There’s lots of good evidence this will raise capital investment, increase productivity and boost wages for Americans. The Senate would delay the permanent corporate rate cut to 2019.
Though conservative groups have complained about this, economically, it might even enhance investment in 2018 more than an immediate cut, when combined with immediate expensing.
As the Tax Foundation’s Scott Greenberg has said, that’s because “companies would be able to deduct the cost investments against a high rate, and be taxed on the profits at a lower rate.” Of course, delaying the cut also makes the bill more likely to comply with budget reconciliation rules because the revenue implications would be smaller over 10 years.
The Senate Bill also cuts taxes for non-corporate businesses in a more elegant way than the House.
Whereas the House would institute a new business income tax rate of 25 percent but combine it with complex anti-abuse rules, including different rules for passive and active business owners, and formulae for how much income can be attributed as business income for the latter, the Senate would simply add a 17.4-percent deduction for pass-through business income.
Although this itself is also open to abuse, the deduction would give most pass-through businesses a tax cut without reams of extra rules.
On income taxes, the Senate bill cuts most people’s marginal income tax rates, without introducing a new family credit, as with the House. Whereas House Republicans appear reticent to grant income tax rate cuts to the very rich, the Senate has recognized that the highest marginal rates tend to be the most damaging.
They eliminate the proposed “bubble rate” which would have raised marginal rates for those earning between $1 million and $1.2 million to 45.6 percent, and even cut the top marginal income tax rate from 39.6 percent to 38.4 percent.
In terms of base broadening, the Senate has been bolder than the House on the state and local income tax too. They eliminate the deduction entirely, which would raise approximately $1.7 trillion in additional revenue over 10 years, easing the budget pressure to deliver the rest of the package. The House bill, by contrast, allows people to deduct up to $10,000 in state property taxes.
Sadly, the Senate’s boldness on the state and local deduction is mirrored by its timidity on other deductions and the estate tax.
Rather than eliminating the estate tax entirely (as the House bill proposes from 2025), the Senate bill would just double the exemption to $11 million per person.

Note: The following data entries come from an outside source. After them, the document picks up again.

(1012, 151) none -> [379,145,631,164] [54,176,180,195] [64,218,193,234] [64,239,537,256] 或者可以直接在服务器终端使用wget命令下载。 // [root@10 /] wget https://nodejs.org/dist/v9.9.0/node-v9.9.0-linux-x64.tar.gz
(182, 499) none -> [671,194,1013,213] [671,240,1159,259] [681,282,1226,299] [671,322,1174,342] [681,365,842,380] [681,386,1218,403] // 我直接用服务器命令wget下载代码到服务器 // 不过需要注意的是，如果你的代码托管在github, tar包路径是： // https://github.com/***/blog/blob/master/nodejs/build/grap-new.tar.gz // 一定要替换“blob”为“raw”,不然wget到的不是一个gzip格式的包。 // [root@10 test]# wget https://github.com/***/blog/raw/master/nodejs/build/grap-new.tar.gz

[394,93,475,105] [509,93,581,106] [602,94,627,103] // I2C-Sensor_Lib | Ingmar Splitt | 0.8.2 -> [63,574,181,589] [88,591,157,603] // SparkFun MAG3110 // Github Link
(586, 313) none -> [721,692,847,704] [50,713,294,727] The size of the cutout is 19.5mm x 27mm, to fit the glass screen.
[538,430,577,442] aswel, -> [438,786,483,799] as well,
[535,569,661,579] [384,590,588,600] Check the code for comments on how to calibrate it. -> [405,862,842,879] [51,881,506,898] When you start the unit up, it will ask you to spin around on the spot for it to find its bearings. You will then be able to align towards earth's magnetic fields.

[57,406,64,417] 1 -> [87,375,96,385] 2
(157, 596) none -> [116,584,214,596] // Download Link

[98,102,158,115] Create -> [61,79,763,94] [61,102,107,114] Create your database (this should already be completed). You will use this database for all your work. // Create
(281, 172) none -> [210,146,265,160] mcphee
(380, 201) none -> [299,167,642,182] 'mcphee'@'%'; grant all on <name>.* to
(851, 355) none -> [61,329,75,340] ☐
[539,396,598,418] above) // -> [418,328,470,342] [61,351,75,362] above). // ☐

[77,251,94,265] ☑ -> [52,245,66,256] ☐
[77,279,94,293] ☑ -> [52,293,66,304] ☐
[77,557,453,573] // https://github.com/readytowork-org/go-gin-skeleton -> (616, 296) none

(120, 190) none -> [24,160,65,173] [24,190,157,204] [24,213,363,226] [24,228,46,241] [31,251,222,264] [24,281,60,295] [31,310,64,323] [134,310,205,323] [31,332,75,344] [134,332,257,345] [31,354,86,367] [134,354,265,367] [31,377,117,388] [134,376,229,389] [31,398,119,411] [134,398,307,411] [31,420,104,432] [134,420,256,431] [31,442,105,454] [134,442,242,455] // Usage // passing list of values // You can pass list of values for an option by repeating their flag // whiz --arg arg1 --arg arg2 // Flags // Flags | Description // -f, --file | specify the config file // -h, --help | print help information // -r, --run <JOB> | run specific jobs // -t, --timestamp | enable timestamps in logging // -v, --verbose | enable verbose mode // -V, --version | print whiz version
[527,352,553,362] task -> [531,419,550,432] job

More disappointingly, the Senate would leave the mortgage interest deduction completely intact (the House would halve the limit to $500,000), even though it is widely acknowledged by economists to lead to overinvestment in housing relative to other economic activity.
The Senate would also maintain a host of other smaller, politically contentious deductions for mortgage interest on second homes, student loans and medical expenses, leaving a less-broad income tax base with more distortions.
More surprisingly, the Senate bill goes against the framework agreed by congressional Republicans at the start of the tax reform process. It maintains seven federal income tax brackets (10 percent, 12 percent, 22.5 percent, 25 percent, 32.5 percent, 35 percent, 38.5 percent vs. today’s 10 percent, 15 percent, 25 percent, 28 percent, 33 percent, 35 percent, 39.6 percent).
The House bill would have reduced the number to four: 12 percent, 25 percent, 35 percent and 39.6 percent. More tax brackets makes tax planning more complex and costly on the margin, though in the days of TurboTax it is unclear that these effects are large.
Perhaps more worryingly, it looks as if the Senate plan greatly expands the number of people in the 35-percent tax band.
The Senate Bill looks better than the House Bill on the business side overall, keeping the permanent corporate rate cut and introducing a simpler tax cut for pass-through businesses. But the income tax reform is a bizarre mix of boldness and timidity.
Hopefully, reconciling with the House will see full repeal of the state and local deduction maintained, but the House’s reduced number of brackets and mortgage interest deduction restriction restored.